In this final installation of the series "What Do Methodists
Believe?" I hope to address briefly and more specifically the way in which we
live our faith together as Methodists. This concluding characteristic of
Wesleyan theology and practice is that whatever we do as Wesleyans in the life
and practice of the church we do with the
whole people of God. In fact early Methodism had more lay leaders than
clergy leaders, and many of these leaders were women.
Our Book of Discipline says this in paragraph 125, "At the
heart of Christian ministry is Jesus Christ's ministry of outreaching love.
Christian ministry is the expression of the mind and mission of Christ by a
community of Christians that demonstrates a common life of gratitude and
devotion, witness and service, celebration and discipleship. All Christians are
called through their baptism to this ministry of servanthood in the world to
the glory of God for human fulfillment." Ours is a heritage of helping all
people see they are ministers and missionaries; servants inside the church and
witnesses outside.
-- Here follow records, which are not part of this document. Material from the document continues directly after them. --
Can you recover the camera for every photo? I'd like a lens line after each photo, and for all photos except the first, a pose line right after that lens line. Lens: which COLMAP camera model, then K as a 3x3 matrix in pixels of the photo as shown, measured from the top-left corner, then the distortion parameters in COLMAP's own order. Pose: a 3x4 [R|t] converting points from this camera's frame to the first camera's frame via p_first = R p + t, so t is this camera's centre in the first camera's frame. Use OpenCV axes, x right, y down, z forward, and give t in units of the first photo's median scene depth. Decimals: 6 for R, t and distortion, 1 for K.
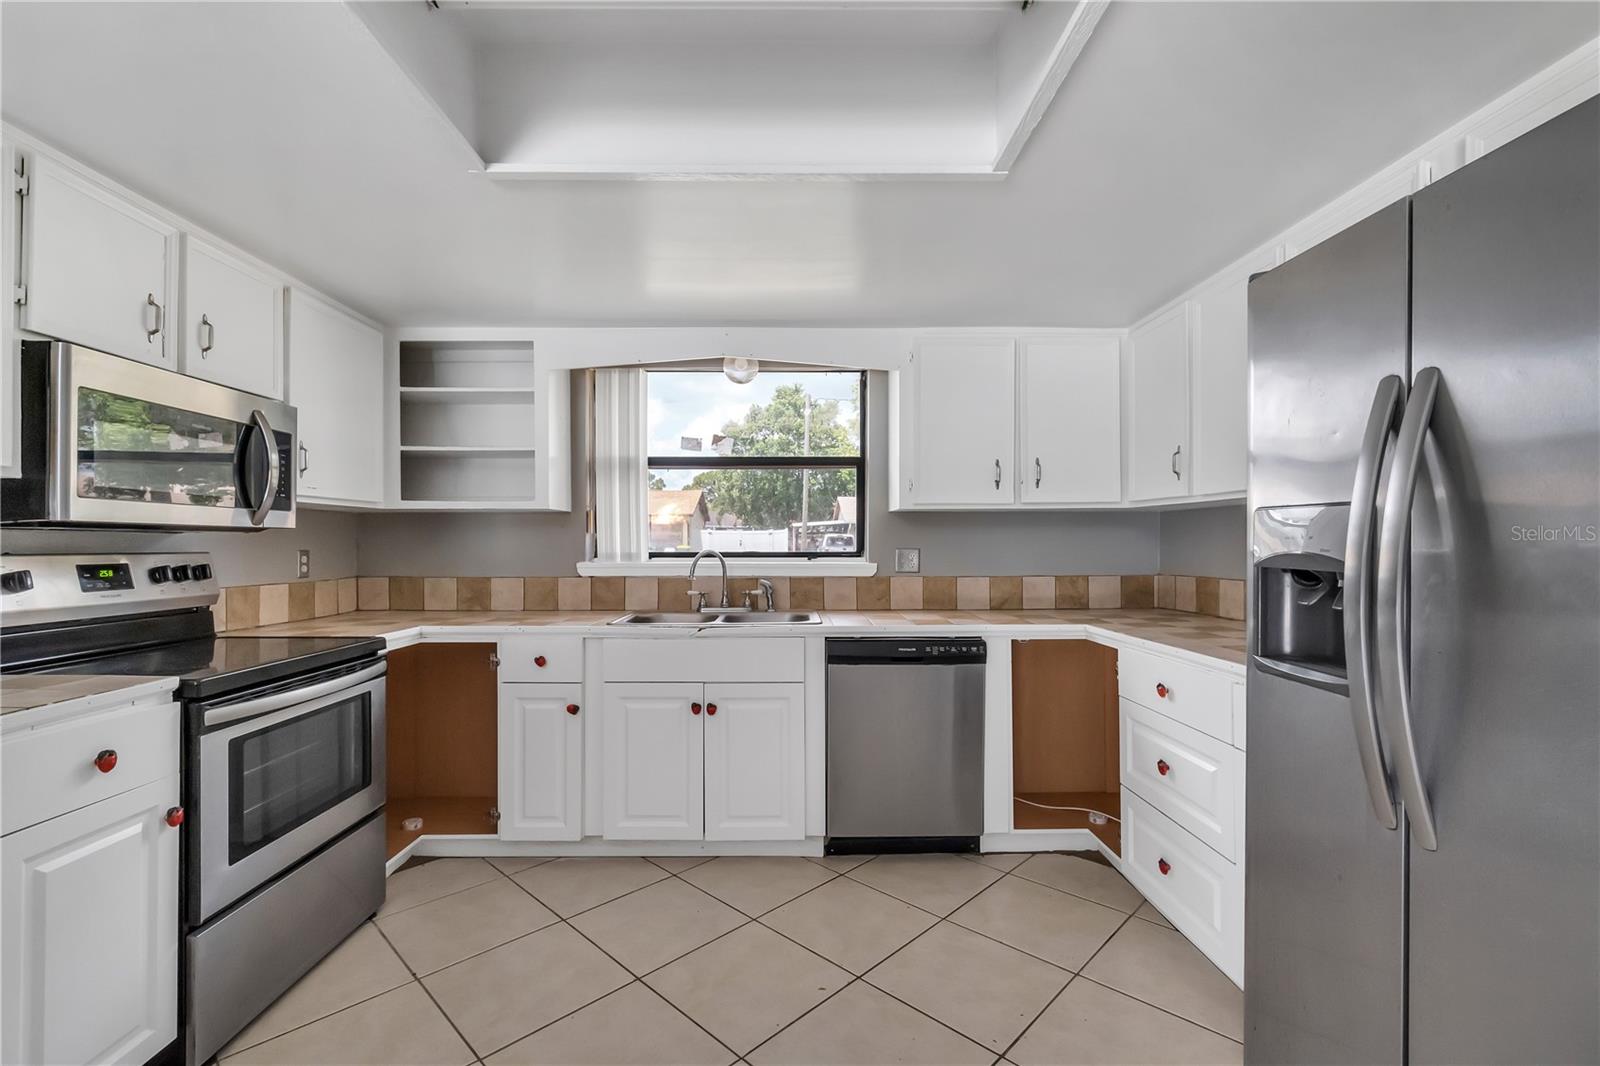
lens RADIAL K [[698.3, 0, 794.4], [0, 698.3, 540.4], [0, 0, 1]] dist [-0.002573, 0.000103]
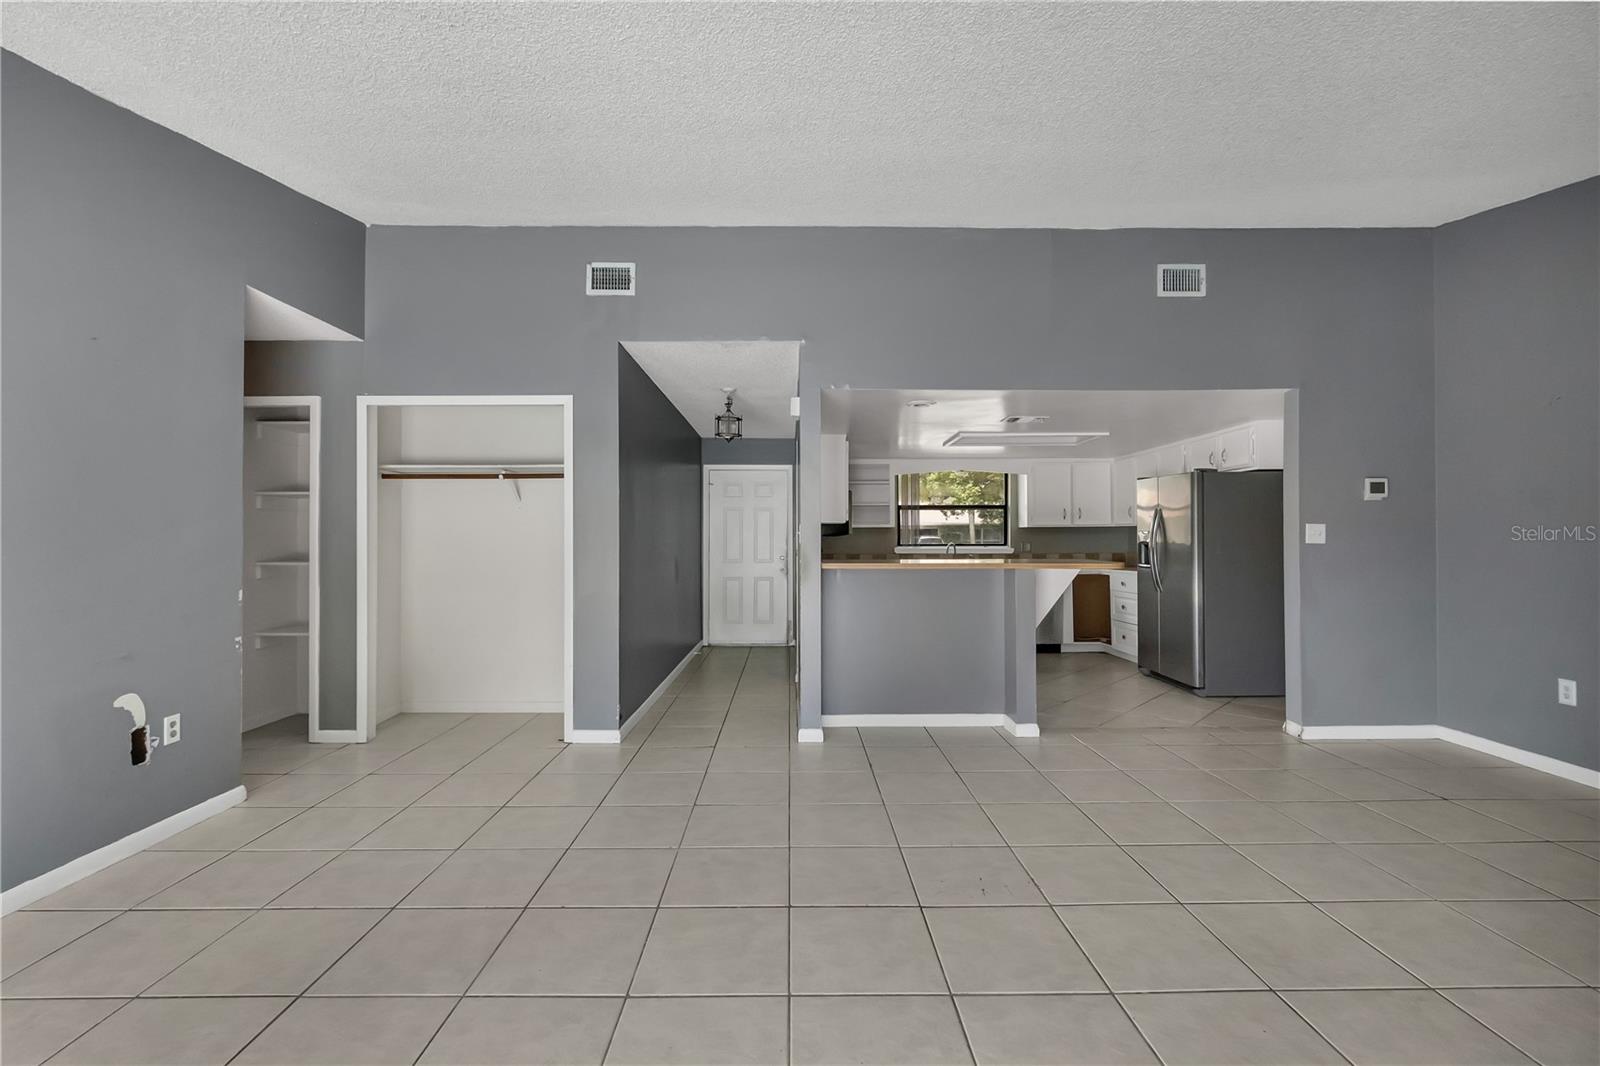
lens RADIAL K [[690.7, 0, 794.6], [0, 690.7, 531.9], [0, 0, 1]] dist [-0.001101, 0.000523]
pose [[0.999966, 0.000805, -0.008179, -0.781719], [-0.000880, 0.999958, -0.009142, -0.001687], [0.008172, 0.009148, 0.999925, -1.785669]]
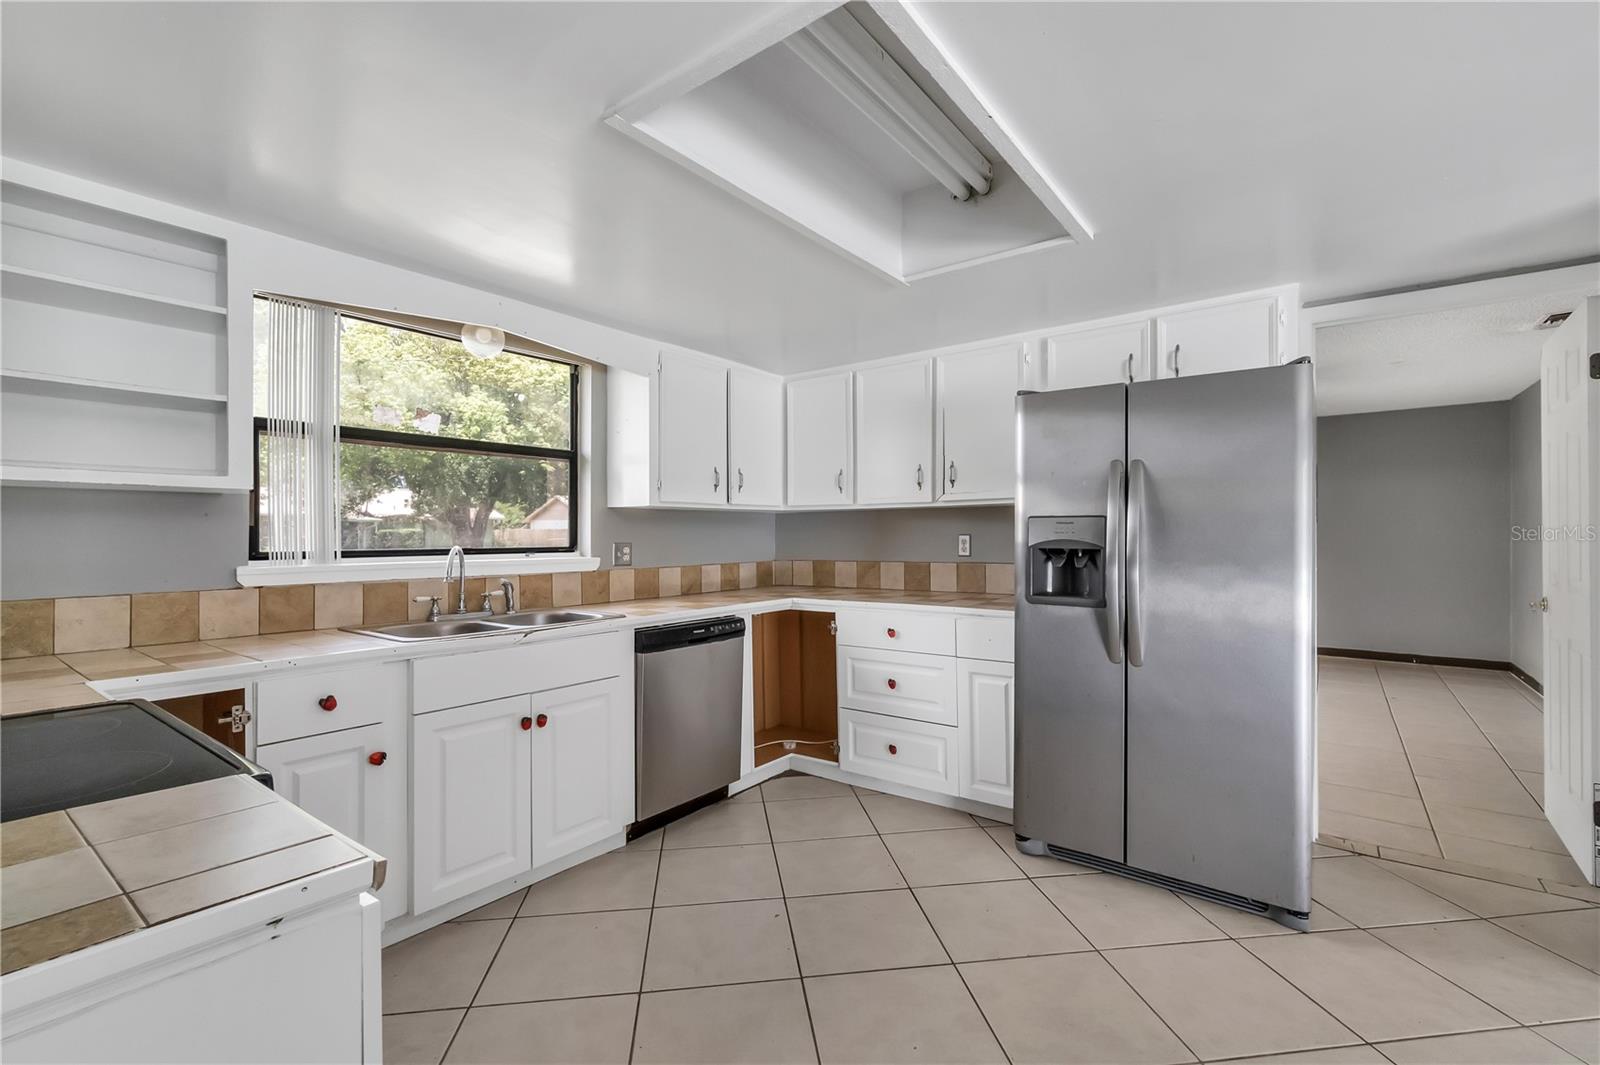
lens RADIAL K [[708.7, 0, 804.1], [0, 708.7, 526.5], [0, 0, 1]] dist [-0.002547, -0.000279]
pose [[0.612892, 0.007668, 0.790129, -0.627382], [0.000424, 0.999950, -0.010033, -0.002304], [-0.790167, 0.006484, 0.612858, 0.155896]]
We are convinced of and convicted by Peter's admonition to
the church when he wrote in I Peter 2:5-10, "...you
also, like living stones, are being built into a spiritual house to be a holy
priesthood, offering spiritual sacrifices acceptable to God through Jesus
Christ...But you are a chosen people, a royal priesthood, a holy nation, a people
belonging to God..." The Apostle Paul gets specific in Romans 12:1 when he
writes, "Therefore, I urge you brothers,
in view of God's mercy, to offer your bodies as living sacrifices, holy and
pleasing to God - this is your spiritual act of worship." And while this
concept of believers as priests is certainly multi-dimensional, at the very
least it implies that we all have service to perform as we live in God's
Kingdom here on earth. Our specific duties will be vastly different, but we all
have a ministry to perform unto the Lord in
view of God's mercy shown unto us through Christ's ultimate sacrifice.
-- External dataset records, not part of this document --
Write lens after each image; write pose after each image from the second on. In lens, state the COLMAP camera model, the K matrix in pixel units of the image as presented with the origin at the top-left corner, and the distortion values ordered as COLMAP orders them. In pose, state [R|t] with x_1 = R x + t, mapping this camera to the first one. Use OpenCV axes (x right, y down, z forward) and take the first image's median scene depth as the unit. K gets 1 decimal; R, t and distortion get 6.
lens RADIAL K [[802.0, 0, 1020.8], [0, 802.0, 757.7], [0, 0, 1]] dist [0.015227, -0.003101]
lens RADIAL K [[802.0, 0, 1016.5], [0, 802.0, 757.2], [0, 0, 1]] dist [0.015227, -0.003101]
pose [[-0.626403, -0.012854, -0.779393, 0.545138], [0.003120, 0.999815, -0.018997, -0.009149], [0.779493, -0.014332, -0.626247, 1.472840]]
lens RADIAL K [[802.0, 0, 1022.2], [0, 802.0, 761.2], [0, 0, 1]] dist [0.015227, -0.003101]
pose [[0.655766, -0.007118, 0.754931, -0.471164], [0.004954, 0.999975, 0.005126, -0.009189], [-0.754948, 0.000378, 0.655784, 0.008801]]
As Methodists we also resist any notion of faith or
ecclesiology that would create a "professional guild of experts" which limits
and isolates the work of the gospel into the hands of a select few. Guided by
our Book of Discipline we read in paragraphs 128 & 129, "The people of
God...must convince the world of the reality of the gospel or leave it
unconvinced. There can be no evasion or delegation of this responsibility; the
church is either faithful as a witnessing and serving community or it loses its
vitality and its impact on an unbelieving world. The ministry of all Christians
is complementary. No ministry is subservient to another. All United Methodists
are summoned and sent by Christ to live and work together in mutual
interdependence and to be guided by the Spirit into the truth that frees and
love that reconciles."
If we all claimed our identity as Wesleyan Methodists, with
the Bible in one hand and true passion to see the world come to know Christ in
the other, then I daresay that in the end we would be found faithful to our one baptism and individual callings so
that our Lord might say on that day, "Well
done good and faithful servant!" And always, if we are truly and fully
Wesleyan, we will approach our work and ministry with a profound and abiding
sense of the need to never stop praying, "God keep us faithful."